*Selected extract*:
The traditional waterfall lifecycle (see Figure 1) has been around for many years and has been the lifecycle type for a large percentage of existing software applications. While it is currently in vogue to denigrate the waterfall approach, it has been successful in the past and should remain in the toolbox of good development managers.


Figure 1
Figure 1: A Waterfall Lifecycle

The waterfall works best on low-risk, predictable projects where the expectations of external change are low. It is scalable to larger, complicated projects as long as additional complexity is not introduced. When business changes were less frequent and less drastic, when the available technology was well defined, and when the applications being developed were simpler (basic accounting, payroll, etc.), the waterfall lifecycle was adequate. The fundamental conceptual basis of the waterfall was optimization, a belief in developing a plan and executing it.

Evolutionary Lifecycle

There are many variations of the evolutionary lifecycle (see Figure 2). Tom Gilb used the term evolutionary in the mid-1980s to describe an iterative approach with small, well-planned development cycles. Barry Boehm's spiral model explicitly incorporates the concept of driving development based on risk.


Figure 2
Figure 2: An Evolutionary Lifecycle

Evolutionary lifecycles are iterative in nature. They address uncertainty by taking smaller steps and testing the results. While an overall project plan is developed in the beginning, it is usually revised at each subsequent iteration. How much architectural and design work is done "up front," and whether each iteration involves an actual implementation of a certain feature set, determine the extent of variations in the evolutionary lifecycle. Some variations call for much of the definition and design work to be completed before the work is divided into modules that can then be built in parallel. Those modules are implemented, or not, depending on the variation being used.

Other evolutionary variations call for some overall architectural work that divides the work into modules. The cycle of definition, design, and development of each module (again with the option of actual implementation) begins again.

Evolutionary approaches arose to help manage risk and uncertainty rather than to increase delivery speed. They tend to involve significant planning and documentation, at least in the form articulated by Gilb and Boehm. Evolutionary approaches have tended to incorporate "mini-waterfalls" within each development cycle. The fundamental concept is still one of optimization, just optimization in smaller chunks.

A major consideration to implementing an evolutionary lifecycle on a project is the additional project management expertise and experience needed.

RAD/Prototyping Lifecycle

While evolutionary lifecycles arose to combat risk, RAD/prototyping lifecycles arose to accelerated development speed. At first, RAD became almost a synonym for ad hoc approaches, but sophisticated practitioners soon learned the limits of ad hoc approaches. As RAD approaches were used on larger projects, they borrowed heavily from certain evolutionary practices. The second important aspect of the RAD/prototyping approach was its focus on customer involvement. Prototyping arose in the early 1980s, as better tools became available to enhance the developer's interactions with customers by providing something more meaningful (to the customers at least) than paper software engineering models.

*Given information*:

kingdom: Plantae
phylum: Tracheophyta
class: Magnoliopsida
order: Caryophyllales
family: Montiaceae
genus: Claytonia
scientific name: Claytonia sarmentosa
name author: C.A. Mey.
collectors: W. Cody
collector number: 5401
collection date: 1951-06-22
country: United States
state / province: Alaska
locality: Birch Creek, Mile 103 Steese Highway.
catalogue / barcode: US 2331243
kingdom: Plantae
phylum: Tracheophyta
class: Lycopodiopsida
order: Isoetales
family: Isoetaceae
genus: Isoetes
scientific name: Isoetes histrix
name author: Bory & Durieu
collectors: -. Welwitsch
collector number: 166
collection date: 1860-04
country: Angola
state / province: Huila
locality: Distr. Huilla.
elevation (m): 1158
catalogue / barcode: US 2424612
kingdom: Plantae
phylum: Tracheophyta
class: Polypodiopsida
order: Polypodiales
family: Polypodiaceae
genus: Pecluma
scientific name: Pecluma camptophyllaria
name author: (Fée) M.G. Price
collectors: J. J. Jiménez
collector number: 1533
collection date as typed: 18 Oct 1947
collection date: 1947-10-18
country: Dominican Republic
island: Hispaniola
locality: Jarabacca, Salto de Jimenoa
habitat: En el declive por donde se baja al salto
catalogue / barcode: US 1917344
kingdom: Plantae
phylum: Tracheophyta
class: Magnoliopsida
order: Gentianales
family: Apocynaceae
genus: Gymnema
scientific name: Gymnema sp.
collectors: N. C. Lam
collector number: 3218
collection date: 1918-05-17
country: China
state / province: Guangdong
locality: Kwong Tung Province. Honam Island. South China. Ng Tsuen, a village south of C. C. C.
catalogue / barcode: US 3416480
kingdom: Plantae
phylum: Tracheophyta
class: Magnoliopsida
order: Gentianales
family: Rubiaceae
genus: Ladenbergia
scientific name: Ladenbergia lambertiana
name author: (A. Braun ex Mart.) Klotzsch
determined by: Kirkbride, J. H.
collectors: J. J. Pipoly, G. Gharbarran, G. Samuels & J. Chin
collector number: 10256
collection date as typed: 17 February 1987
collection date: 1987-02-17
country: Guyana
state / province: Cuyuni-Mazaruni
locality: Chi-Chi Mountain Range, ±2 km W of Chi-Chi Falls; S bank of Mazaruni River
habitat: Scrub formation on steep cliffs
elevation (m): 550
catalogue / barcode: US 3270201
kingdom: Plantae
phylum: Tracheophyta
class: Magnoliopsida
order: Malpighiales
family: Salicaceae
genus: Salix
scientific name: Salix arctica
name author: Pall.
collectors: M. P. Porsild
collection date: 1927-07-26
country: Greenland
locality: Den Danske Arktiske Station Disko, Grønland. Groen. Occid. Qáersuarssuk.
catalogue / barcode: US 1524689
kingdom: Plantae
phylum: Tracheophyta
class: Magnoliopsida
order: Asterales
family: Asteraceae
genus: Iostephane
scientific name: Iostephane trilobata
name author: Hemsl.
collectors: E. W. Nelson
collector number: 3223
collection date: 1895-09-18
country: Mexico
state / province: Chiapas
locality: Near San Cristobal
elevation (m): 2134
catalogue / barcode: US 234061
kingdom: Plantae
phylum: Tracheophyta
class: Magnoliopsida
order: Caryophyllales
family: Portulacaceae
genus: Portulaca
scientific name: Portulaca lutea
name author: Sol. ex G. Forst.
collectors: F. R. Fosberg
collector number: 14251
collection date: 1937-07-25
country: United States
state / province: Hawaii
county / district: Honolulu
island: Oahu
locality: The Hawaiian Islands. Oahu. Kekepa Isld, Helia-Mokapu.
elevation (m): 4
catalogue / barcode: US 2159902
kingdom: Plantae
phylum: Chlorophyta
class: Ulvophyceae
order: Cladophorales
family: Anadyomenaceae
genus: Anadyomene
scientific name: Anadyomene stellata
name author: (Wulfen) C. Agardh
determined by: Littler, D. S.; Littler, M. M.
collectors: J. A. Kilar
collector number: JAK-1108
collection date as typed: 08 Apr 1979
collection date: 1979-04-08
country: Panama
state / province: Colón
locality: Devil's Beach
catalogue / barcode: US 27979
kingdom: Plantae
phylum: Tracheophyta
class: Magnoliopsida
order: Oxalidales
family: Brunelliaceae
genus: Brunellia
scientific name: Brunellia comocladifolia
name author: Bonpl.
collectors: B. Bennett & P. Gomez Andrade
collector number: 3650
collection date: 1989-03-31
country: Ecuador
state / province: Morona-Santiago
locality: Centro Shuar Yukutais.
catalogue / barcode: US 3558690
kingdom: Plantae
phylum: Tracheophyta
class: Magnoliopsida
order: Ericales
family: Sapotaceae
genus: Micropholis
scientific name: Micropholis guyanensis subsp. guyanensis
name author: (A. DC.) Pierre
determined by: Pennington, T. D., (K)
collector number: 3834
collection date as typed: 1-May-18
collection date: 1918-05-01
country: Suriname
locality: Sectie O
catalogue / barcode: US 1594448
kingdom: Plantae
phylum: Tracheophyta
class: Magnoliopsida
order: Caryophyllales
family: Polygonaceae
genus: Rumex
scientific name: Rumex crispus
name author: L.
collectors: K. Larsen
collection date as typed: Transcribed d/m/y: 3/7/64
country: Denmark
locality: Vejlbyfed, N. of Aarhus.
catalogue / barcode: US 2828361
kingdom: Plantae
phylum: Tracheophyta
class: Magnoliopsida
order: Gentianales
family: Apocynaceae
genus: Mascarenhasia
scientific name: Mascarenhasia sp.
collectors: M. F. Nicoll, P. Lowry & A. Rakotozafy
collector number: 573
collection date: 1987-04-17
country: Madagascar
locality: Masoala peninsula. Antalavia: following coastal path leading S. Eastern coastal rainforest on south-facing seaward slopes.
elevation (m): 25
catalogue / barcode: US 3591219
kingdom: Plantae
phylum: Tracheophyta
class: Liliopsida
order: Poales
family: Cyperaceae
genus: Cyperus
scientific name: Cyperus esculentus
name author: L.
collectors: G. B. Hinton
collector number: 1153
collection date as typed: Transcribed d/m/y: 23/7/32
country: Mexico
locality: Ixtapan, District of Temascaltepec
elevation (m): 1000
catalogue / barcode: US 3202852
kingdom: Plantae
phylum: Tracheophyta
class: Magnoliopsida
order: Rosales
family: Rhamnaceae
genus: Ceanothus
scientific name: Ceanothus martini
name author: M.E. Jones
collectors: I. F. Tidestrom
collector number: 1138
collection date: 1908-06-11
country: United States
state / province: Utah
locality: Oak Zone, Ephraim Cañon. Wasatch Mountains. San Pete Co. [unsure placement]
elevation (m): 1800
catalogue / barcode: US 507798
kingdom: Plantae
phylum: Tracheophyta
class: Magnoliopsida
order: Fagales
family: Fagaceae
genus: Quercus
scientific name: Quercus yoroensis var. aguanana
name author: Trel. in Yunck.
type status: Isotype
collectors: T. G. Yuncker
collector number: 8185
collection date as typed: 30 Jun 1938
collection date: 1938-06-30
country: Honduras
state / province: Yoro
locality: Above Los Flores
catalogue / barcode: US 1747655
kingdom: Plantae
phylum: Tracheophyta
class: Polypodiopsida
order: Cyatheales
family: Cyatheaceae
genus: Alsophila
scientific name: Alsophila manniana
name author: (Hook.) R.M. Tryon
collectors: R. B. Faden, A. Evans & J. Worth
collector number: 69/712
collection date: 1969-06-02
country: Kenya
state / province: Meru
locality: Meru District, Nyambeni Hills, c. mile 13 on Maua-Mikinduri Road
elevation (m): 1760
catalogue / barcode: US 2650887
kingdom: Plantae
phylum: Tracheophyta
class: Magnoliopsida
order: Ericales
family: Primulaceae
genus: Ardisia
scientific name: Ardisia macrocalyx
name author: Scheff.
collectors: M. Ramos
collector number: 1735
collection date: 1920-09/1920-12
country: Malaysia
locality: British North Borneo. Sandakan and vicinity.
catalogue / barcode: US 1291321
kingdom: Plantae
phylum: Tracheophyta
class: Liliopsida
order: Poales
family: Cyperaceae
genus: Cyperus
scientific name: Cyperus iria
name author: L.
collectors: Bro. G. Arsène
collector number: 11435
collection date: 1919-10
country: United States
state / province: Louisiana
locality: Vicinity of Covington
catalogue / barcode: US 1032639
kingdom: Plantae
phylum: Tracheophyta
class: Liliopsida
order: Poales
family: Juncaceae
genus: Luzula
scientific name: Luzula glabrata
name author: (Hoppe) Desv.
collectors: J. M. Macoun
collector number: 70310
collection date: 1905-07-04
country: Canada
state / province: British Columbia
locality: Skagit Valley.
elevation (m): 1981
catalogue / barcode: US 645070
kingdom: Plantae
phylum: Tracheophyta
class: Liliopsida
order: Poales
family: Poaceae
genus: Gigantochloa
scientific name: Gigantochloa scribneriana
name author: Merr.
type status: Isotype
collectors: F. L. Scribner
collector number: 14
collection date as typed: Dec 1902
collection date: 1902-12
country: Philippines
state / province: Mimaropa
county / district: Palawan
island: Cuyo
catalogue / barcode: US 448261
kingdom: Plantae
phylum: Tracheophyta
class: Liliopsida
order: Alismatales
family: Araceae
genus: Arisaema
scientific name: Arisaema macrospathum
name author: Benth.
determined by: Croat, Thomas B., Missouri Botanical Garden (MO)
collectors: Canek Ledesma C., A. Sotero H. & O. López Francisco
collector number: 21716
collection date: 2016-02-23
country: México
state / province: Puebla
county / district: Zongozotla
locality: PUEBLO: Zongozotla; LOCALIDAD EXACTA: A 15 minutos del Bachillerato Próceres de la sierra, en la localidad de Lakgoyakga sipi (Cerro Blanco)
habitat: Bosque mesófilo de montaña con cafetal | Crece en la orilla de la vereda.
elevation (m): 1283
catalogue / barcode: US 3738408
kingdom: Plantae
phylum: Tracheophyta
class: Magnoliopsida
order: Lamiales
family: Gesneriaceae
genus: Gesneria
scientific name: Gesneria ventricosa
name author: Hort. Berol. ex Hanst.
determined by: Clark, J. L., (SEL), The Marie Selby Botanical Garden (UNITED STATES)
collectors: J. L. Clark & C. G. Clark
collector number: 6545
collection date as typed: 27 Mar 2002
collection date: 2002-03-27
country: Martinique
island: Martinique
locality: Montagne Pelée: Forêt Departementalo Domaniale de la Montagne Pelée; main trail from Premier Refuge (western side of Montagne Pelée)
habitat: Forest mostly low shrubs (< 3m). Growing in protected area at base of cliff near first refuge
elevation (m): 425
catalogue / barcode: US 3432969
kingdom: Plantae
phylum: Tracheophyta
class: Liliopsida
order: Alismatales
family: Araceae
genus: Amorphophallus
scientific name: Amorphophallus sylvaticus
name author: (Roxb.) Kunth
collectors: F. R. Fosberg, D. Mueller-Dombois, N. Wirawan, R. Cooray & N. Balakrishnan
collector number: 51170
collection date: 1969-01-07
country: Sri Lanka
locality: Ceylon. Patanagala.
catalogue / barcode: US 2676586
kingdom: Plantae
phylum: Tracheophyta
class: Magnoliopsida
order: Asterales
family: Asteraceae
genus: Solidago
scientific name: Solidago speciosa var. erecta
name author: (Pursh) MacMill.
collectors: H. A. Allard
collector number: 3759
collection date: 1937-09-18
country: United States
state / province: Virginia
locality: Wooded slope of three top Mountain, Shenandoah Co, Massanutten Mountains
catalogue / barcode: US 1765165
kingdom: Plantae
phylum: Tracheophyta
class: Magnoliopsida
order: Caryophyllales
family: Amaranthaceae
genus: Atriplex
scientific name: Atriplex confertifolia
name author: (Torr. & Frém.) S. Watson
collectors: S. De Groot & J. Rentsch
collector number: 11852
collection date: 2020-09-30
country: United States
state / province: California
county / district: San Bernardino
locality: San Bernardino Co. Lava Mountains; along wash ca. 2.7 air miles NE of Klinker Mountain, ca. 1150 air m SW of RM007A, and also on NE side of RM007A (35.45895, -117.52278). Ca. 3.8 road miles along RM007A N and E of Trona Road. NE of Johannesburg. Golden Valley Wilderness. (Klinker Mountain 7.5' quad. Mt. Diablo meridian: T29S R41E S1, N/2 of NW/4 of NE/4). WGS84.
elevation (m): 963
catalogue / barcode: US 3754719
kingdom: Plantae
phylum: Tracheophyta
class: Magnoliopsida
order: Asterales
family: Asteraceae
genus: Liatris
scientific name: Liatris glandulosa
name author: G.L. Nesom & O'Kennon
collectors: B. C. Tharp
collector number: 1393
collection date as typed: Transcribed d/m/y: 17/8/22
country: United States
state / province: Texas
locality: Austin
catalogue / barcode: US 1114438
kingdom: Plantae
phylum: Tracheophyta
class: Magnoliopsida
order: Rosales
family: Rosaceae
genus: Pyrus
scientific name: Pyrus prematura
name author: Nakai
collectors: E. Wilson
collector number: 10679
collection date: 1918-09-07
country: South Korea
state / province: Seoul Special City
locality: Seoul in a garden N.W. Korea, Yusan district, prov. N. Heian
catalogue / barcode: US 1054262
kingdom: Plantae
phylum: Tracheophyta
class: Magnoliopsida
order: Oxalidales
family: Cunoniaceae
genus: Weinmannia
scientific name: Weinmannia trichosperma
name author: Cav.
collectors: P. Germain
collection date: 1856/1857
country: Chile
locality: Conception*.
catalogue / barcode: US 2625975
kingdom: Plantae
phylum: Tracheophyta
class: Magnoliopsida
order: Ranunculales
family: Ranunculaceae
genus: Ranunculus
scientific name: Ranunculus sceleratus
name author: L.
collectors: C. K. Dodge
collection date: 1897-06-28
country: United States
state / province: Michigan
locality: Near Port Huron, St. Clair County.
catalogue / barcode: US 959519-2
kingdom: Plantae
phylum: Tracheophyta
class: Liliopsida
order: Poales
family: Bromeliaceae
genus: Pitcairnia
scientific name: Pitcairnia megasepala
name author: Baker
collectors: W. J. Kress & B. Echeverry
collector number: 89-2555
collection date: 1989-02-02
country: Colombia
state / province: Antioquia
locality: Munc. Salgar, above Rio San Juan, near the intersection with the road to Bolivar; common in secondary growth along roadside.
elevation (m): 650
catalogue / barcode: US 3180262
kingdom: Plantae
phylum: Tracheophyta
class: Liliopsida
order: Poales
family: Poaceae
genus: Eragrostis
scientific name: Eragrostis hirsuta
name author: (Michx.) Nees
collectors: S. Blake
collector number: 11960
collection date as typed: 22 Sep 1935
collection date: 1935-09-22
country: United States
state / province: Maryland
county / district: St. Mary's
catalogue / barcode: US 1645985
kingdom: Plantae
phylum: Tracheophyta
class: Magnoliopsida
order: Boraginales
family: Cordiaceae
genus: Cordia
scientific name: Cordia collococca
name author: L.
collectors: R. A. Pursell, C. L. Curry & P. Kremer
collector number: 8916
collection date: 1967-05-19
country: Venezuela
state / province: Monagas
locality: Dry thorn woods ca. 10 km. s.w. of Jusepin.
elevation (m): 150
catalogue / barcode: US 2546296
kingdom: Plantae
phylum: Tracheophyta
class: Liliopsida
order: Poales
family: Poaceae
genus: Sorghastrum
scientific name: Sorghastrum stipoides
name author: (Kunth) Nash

*Instruction*:
Extend the passage on software development lifecycles, picking up after its final sentence about "paper software engineering models." The data have nothing to do with the passage on software development lifecycles.

*Task response*:
RAD/prototyping lifecycles were tagged (probably incorrectly) as appropriate for smaller projects, usually topping out at around 1,500 function points in size. They were usually considered to be ill planned, and the product just emerged from the interactions of developers and customers. Limits were placed on the projects, not in terms of requirements but in terms of time. Control was exercised by timeboxing, setting a fixed delivery date and working to it. Some advocates set arbitrary limits on the time frame of a RAD project, saying anything over six months was not a RAD project.

The best RAD projects accelerated development measurably. They also furthered the concepts of dedicated, co-located teams, war rooms, Joint Applications Development (JAD) sessions, and use of high-powered development tools. Several RAD approaches also advocated formal product reviews.

RAD/prototyping lifecycles were limited in many IT organizations because the fundamental conceptual perspective did not conform to the organization's optimizing one. To become more agile, RAD/prototyping lifecycles took on a more adaptive philosophy, although it was not usually articulated as such. The breach between mainframe legacy application and client-server developers was substantial and often bitter in many organizations. The developers usually did not consider that they were working on different classes of problems, and therefore failed to understand the root cause of their differences.

Adaptive Lifecycle

Both the evolutionary and RAD/prototyping lifecycles provide a heritage for the adaptive lifecycle. The adaptive lifecycle, illustrated in Figure 3, combines aspects of these two lifecycle types with two additional explicit features.


Figure 3
Figure 3: The Adaptive Lifecycle

First, the adaptive lifecycle has a very explicit, adaptive, conceptual base. This is reflected in the iterative phase names -- Speculate, Collaborate, and Learn. While the RAD/prototype lifecycle has an adaptive flavor in many of its incarnations, the underlying conceptual differences are not often articulated.

Second, the adaptive lifecycle is also explicitly a component-based, rather than a task-based, approach. This is crucial to scaling up to larger projects while maintaining an environment conducive to the innovation needed for complex problems. Since the adaptive lifecycle is new, it will be described in more detail in the following in three sections -- the conceptual base, the basic lifecycle, and the advanced lifecycle.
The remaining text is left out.